> _Assignment_
Only the line containing "21 208 9727" and the lines after it, through the end of the entries, should be output exactly.

··· The data ···

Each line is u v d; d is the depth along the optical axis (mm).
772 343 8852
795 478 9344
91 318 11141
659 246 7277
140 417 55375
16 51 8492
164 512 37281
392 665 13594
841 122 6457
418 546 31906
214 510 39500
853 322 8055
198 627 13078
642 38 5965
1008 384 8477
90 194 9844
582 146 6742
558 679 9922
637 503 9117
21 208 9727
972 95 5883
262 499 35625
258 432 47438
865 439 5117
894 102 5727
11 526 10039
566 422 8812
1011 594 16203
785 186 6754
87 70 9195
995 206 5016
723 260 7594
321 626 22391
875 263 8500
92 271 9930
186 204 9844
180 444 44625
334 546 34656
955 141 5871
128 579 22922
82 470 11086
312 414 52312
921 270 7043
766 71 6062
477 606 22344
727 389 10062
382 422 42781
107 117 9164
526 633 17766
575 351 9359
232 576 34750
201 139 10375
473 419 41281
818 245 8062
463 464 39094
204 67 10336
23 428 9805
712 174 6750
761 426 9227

···

> _Task solution_
21 208 9727
972 95 5883
262 499 35625
258 432 47438
865 439 5117
894 102 5727
11 526 10039
566 422 8812
1011 594 16203
785 186 6754
87 70 9195
995 206 5016
723 260 7594
321 626 22391
875 263 8500
92 271 9930
186 204 9844
180 444 44625
334 546 34656
955 141 5871
128 579 22922
82 470 11086
312 414 52312
921 270 7043
766 71 6062
477 606 22344
727 389 10062
382 422 42781
107 117 9164
526 633 17766
575 351 9359
232 576 34750
201 139 10375
473 419 41281
818 245 8062
463 464 39094
204 67 10336
23 428 9805
712 174 6750
761 426 9227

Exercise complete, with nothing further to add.